Description of the task | Lines outside the range are not wanted. Give again exactly the lines between the line holding "X590550Y482600D03*" and the line holding "X83820Y317500D03*", inclusive, from the listing below.

Record set |
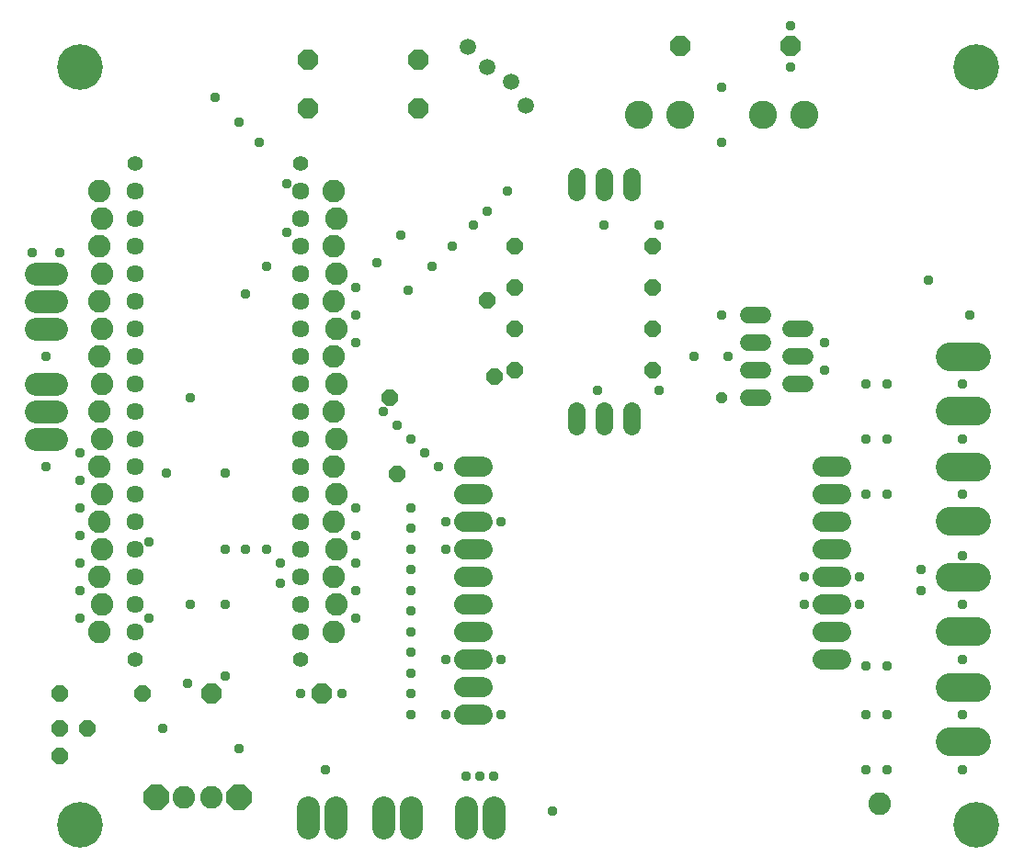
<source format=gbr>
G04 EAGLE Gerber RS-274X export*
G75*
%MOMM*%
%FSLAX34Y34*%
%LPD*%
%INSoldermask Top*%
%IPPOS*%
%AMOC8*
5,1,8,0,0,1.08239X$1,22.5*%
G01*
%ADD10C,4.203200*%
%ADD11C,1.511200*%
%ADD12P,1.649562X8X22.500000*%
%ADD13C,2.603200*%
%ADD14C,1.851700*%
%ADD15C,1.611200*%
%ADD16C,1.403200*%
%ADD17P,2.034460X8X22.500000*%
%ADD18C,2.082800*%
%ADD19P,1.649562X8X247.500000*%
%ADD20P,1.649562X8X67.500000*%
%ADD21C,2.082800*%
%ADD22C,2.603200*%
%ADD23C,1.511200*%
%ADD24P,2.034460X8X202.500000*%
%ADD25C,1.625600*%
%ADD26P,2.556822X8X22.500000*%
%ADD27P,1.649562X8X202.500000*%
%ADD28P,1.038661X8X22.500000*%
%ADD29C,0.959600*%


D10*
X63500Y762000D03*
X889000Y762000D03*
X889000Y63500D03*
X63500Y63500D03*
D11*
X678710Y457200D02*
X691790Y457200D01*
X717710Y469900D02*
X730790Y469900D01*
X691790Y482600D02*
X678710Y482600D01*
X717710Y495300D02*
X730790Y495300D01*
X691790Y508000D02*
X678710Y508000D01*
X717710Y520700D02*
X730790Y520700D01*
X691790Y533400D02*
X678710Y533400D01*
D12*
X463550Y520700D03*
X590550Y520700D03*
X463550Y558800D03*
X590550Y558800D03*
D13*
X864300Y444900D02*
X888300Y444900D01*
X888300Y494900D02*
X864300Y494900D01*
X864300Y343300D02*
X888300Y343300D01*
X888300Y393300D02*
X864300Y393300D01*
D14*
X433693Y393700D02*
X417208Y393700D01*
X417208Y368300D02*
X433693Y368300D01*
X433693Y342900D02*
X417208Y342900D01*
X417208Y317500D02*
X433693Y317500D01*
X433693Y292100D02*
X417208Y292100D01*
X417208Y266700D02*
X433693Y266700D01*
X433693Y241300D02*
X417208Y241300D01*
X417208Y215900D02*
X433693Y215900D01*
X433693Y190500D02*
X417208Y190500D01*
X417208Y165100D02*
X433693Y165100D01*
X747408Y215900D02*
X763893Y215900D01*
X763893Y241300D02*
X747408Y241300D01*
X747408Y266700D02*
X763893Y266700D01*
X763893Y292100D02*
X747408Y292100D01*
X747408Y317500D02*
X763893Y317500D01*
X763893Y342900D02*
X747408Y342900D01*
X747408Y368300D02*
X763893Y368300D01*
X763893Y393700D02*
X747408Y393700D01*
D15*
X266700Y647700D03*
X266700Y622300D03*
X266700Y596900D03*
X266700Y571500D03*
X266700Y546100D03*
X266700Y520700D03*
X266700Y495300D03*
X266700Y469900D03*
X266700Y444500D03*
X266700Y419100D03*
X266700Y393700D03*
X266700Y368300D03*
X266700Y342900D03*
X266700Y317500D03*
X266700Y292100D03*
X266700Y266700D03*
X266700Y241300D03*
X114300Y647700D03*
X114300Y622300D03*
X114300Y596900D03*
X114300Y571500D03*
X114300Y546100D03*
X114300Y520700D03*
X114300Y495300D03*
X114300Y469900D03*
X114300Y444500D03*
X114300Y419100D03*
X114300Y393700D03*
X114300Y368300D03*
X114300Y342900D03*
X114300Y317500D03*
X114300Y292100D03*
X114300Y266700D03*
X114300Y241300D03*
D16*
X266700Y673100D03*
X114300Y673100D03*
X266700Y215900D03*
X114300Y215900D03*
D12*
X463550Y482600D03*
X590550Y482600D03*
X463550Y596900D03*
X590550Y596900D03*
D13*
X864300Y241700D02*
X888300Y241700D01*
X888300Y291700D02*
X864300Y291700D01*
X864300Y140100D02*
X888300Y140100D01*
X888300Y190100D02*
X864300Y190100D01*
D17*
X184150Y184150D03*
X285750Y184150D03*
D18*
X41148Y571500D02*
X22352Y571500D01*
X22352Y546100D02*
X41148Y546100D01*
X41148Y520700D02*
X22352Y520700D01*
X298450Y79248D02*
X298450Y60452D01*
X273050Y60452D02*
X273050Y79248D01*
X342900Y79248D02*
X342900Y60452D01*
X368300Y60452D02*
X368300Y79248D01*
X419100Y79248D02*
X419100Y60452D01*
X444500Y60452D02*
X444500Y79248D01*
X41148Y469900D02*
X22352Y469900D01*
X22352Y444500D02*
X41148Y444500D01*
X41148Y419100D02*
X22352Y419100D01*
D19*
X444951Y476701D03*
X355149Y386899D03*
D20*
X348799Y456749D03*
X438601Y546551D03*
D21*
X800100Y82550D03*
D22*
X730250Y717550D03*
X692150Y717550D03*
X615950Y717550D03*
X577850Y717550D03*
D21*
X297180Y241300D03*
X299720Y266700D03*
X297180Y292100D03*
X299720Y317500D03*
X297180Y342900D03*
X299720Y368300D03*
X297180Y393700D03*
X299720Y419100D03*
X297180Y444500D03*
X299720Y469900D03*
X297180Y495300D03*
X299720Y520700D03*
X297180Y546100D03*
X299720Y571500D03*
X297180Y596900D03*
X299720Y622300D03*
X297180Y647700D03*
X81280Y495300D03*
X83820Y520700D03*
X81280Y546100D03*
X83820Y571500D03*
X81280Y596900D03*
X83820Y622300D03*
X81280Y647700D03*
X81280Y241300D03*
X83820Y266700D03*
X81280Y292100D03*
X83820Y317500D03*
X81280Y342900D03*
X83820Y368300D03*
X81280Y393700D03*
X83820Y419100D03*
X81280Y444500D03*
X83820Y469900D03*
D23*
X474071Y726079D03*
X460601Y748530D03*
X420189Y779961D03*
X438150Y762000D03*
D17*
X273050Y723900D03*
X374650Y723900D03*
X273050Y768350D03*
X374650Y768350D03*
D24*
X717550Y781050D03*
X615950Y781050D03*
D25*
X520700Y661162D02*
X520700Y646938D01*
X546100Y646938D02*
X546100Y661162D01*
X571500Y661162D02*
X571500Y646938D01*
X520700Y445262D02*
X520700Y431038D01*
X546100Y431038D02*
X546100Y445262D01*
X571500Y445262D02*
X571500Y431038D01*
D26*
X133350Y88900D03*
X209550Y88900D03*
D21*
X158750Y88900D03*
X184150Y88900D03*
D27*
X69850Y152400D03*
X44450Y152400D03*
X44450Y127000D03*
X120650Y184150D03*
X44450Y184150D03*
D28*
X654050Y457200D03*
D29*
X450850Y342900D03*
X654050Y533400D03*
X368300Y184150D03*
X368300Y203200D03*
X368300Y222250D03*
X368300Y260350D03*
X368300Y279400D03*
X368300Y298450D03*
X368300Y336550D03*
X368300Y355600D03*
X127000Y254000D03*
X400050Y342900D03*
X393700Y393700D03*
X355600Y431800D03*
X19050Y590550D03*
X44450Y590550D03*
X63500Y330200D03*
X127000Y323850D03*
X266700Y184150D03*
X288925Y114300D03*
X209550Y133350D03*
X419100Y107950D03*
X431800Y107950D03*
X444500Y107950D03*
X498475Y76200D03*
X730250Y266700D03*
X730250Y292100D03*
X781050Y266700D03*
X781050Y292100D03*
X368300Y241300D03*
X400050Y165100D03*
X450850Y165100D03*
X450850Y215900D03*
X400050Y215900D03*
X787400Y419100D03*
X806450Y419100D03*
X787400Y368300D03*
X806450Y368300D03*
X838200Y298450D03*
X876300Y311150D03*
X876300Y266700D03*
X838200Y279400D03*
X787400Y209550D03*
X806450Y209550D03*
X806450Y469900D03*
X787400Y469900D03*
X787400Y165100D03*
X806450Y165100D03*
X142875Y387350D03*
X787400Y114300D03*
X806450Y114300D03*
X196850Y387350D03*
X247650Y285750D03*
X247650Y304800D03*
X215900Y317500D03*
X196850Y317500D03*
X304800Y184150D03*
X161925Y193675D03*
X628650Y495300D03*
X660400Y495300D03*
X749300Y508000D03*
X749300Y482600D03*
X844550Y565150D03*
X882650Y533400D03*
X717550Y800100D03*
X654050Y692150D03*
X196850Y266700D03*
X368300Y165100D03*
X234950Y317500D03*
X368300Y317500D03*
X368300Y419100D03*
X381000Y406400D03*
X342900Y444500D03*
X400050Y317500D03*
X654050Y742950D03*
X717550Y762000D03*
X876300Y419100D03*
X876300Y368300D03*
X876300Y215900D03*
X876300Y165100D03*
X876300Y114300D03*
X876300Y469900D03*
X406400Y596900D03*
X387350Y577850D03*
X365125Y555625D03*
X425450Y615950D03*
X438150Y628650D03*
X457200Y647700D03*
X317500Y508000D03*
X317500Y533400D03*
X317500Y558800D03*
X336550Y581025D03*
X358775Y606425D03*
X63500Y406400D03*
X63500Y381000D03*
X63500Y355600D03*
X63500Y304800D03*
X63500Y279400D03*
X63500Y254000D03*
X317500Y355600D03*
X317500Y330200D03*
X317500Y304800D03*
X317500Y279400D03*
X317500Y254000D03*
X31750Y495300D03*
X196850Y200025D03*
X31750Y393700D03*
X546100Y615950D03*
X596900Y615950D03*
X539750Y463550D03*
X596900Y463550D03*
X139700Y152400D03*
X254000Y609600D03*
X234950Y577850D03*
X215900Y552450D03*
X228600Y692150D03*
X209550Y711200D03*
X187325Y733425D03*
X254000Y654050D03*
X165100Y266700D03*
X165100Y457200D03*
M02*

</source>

The answer |
X590550Y482600D03*
X463550Y596900D03*
X590550Y596900D03*
D13*
X864300Y241700D02*
X888300Y241700D01*
X888300Y291700D02*
X864300Y291700D01*
X864300Y140100D02*
X888300Y140100D01*
X888300Y190100D02*
X864300Y190100D01*
D17*
X184150Y184150D03*
X285750Y184150D03*
D18*
X41148Y571500D02*
X22352Y571500D01*
X22352Y546100D02*
X41148Y546100D01*
X41148Y520700D02*
X22352Y520700D01*
X298450Y79248D02*
X298450Y60452D01*
X273050Y60452D02*
X273050Y79248D01*
X342900Y79248D02*
X342900Y60452D01*
X368300Y60452D02*
X368300Y79248D01*
X419100Y79248D02*
X419100Y60452D01*
X444500Y60452D02*
X444500Y79248D01*
X41148Y469900D02*
X22352Y469900D01*
X22352Y444500D02*
X41148Y444500D01*
X41148Y419100D02*
X22352Y419100D01*
D19*
X444951Y476701D03*
X355149Y386899D03*
D20*
X348799Y456749D03*
X438601Y546551D03*
D21*
X800100Y82550D03*
D22*
X730250Y717550D03*
X692150Y717550D03*
X615950Y717550D03*
X577850Y717550D03*
D21*
X297180Y241300D03*
X299720Y266700D03*
X297180Y292100D03*
X299720Y317500D03*
X297180Y342900D03*
X299720Y368300D03*
X297180Y393700D03*
X299720Y419100D03*
X297180Y444500D03*
X299720Y469900D03*
X297180Y495300D03*
X299720Y520700D03*
X297180Y546100D03*
X299720Y571500D03*
X297180Y596900D03*
X299720Y622300D03*
X297180Y647700D03*
X81280Y495300D03*
X83820Y520700D03*
X81280Y546100D03*
X83820Y571500D03*
X81280Y596900D03*
X83820Y622300D03*
X81280Y647700D03*
X81280Y241300D03*
X83820Y266700D03*
X81280Y292100D03*
X83820Y317500D03*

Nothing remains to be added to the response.